Вряд ли это был намеренный вандализм. Скорее всего, его рука действовала механически. Но мне было наплевать на причины.
Бесчувственным шагом я вклинился в праздничную толчею. Ребята как раз подняли тост за жизнь в кайф.
– А почтить память? – произнёс я внятно, пока они пили до дна.
– Чью? Твою? – отозвался кто-то. – Наташка, дай человеку выпить!
Никакой Наташки я не заметил, поскольку не сводил взгляда с врага, но в руке моей и правда очутился бокал.
Я помял пластмассовую ножку и, взявшись покрепче, сделал пинг-понговое движение кистью. Вино золотым языком переметнулось на розовую грудь любителя семечек. Раздался женский визг. Две пары рук вцепились в локти – нет, не мои, а моей подмокшей жертвы, выставившей на меня лоб. Но день хорош, и небо голубое, свадьба только начинается, не набран ещё кураж, необходимый для порядочной
Так и не нарвавшись, я побрёл своей дорогой, не то чтобы сожалея, но удивляясь себе. Зачем? Какое отношение имеет этот Лёха к моей беде? Он такая же жертва «демона».
Что было дальше? Помню, как сел на лавочку в гремящем музыкой парке и слушал по телефону Маргошу. Бранясь на моё дезертирство, она доложила: «хлеб войны» смели подчистую, зато обычный чёрный повис… Помню ещё, как закатал штаны до колен и бродил по мутной воде оттаявшего недавно озера.

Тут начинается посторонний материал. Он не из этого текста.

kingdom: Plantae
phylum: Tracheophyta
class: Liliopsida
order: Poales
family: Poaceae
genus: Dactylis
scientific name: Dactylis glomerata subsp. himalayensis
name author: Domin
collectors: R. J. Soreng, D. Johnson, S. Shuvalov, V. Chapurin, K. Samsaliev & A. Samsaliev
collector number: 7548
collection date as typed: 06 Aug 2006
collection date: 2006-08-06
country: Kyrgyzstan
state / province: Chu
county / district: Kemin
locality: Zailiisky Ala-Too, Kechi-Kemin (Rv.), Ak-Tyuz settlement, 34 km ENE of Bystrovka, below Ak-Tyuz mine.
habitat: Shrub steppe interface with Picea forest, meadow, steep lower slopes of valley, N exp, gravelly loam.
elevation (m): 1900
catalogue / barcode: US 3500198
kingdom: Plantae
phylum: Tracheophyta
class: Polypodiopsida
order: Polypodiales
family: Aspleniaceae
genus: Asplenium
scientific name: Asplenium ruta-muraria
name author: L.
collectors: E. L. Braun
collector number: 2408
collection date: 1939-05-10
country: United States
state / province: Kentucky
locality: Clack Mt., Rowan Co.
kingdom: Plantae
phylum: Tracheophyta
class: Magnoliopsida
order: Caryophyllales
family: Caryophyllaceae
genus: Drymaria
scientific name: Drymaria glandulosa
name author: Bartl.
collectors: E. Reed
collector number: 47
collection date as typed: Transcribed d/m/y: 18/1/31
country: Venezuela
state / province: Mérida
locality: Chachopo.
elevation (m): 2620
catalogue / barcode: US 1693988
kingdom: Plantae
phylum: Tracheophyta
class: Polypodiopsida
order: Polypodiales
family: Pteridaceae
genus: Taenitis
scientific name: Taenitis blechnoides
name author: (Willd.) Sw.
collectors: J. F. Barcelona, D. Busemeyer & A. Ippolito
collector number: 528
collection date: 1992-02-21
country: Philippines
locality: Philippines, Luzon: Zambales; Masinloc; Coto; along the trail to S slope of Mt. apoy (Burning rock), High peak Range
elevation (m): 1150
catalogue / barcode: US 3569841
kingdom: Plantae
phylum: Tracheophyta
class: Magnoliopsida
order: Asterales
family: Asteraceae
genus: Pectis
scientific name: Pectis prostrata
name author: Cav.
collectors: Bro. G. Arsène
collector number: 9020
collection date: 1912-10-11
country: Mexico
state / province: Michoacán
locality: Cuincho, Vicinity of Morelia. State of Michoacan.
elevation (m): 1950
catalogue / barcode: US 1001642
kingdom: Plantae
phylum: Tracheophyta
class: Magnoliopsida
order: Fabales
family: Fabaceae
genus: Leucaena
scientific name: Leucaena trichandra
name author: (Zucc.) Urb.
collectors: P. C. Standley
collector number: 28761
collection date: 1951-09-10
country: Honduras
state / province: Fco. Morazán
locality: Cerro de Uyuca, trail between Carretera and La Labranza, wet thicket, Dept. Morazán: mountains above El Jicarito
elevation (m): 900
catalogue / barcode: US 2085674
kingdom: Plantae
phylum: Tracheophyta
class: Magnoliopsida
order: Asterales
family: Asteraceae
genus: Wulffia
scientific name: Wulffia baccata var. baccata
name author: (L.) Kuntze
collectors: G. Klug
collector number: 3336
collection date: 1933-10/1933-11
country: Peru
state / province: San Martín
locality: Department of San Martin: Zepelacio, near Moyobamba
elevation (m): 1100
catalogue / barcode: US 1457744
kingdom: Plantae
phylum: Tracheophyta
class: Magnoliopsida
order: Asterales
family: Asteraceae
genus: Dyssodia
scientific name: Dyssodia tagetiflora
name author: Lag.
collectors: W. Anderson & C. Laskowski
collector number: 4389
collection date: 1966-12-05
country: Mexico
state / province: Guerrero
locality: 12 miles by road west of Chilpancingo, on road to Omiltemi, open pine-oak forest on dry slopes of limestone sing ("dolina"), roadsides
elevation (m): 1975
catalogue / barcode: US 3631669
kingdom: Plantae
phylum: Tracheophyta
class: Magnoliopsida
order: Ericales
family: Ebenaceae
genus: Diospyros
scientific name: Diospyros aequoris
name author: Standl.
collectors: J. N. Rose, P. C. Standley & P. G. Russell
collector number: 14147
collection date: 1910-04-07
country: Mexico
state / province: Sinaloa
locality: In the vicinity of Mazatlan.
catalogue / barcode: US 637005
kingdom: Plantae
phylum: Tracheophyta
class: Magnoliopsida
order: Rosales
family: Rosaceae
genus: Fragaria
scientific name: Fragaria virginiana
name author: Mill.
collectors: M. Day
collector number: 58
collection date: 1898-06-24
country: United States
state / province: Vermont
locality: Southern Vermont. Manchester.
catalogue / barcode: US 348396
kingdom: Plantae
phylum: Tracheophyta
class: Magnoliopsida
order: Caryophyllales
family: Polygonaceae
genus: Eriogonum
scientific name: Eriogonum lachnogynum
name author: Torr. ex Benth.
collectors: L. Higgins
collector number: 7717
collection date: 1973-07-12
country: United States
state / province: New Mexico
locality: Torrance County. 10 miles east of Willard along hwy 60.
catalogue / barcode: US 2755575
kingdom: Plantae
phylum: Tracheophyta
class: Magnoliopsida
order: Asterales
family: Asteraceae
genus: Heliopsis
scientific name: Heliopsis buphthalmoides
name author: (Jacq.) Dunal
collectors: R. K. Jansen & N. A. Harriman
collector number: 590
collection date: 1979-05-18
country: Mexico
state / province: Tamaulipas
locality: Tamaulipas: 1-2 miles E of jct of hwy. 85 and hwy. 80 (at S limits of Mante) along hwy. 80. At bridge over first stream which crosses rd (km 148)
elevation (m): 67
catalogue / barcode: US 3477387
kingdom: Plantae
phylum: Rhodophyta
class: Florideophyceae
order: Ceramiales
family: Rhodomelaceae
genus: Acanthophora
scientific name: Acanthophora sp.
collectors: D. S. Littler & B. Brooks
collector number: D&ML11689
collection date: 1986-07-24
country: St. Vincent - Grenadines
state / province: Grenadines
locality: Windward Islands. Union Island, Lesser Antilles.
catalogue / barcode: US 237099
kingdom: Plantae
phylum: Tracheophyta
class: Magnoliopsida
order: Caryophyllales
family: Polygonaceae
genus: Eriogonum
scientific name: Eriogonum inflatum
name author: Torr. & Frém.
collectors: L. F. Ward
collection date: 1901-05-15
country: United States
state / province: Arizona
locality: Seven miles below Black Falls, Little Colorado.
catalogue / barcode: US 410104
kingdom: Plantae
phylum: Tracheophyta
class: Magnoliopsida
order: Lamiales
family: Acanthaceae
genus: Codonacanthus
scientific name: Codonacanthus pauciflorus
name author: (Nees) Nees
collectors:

Шёл к вечеру дурно прожитый день. Как из дальнего похода, я возвращался на родину. Мелькнул монастырь с корявыми, рвущими душу улыбками инвалидов. Мелькнули магазинчик и сетка с красными лампами по углам, огородившая пажковскую стройку. Вот и дом мой, который уже не нужен.
Я бросил машину, приблизился к новенькому крыльцу, прошёл вдоль стены и стукнул дом кулаком в скулу. Дом был крепче меня. Я ссадил костяшки пальцев – он не шелохнулся.
Пока я испытывал дом на прочность, на крыльцо вышел Илья.
– Вернулся! – воскликнул он, спрыгивая на землю, и я с отчуждением заметил в его лице радость. – А я повиниться хочу! Ты дверь-то зря не запираешь! Ну в бытовке. Я там у тебя краски мои стащил и ещё кое-что – фотографию, там на полочке у тебя стояла! Иди погляди, что получилось!
Без эмоций, можно сказать, покорно, я последовал за ним и увидел на окошке бытовки зацепленный за раму лист картона. Это был трогательно точный, налитый цветом майского дня портрет моего молодого прадеда. В гулкой вечности Дня Победы (так вечны Пасха и Рождество!) он стоял, облокотившись о низенький Колин штакетник, и глядел на мою стройку. В петлице, на болотной траве гимнастёрки, краснело пятно цветка. Пахло лугом, сырым деревом, краской.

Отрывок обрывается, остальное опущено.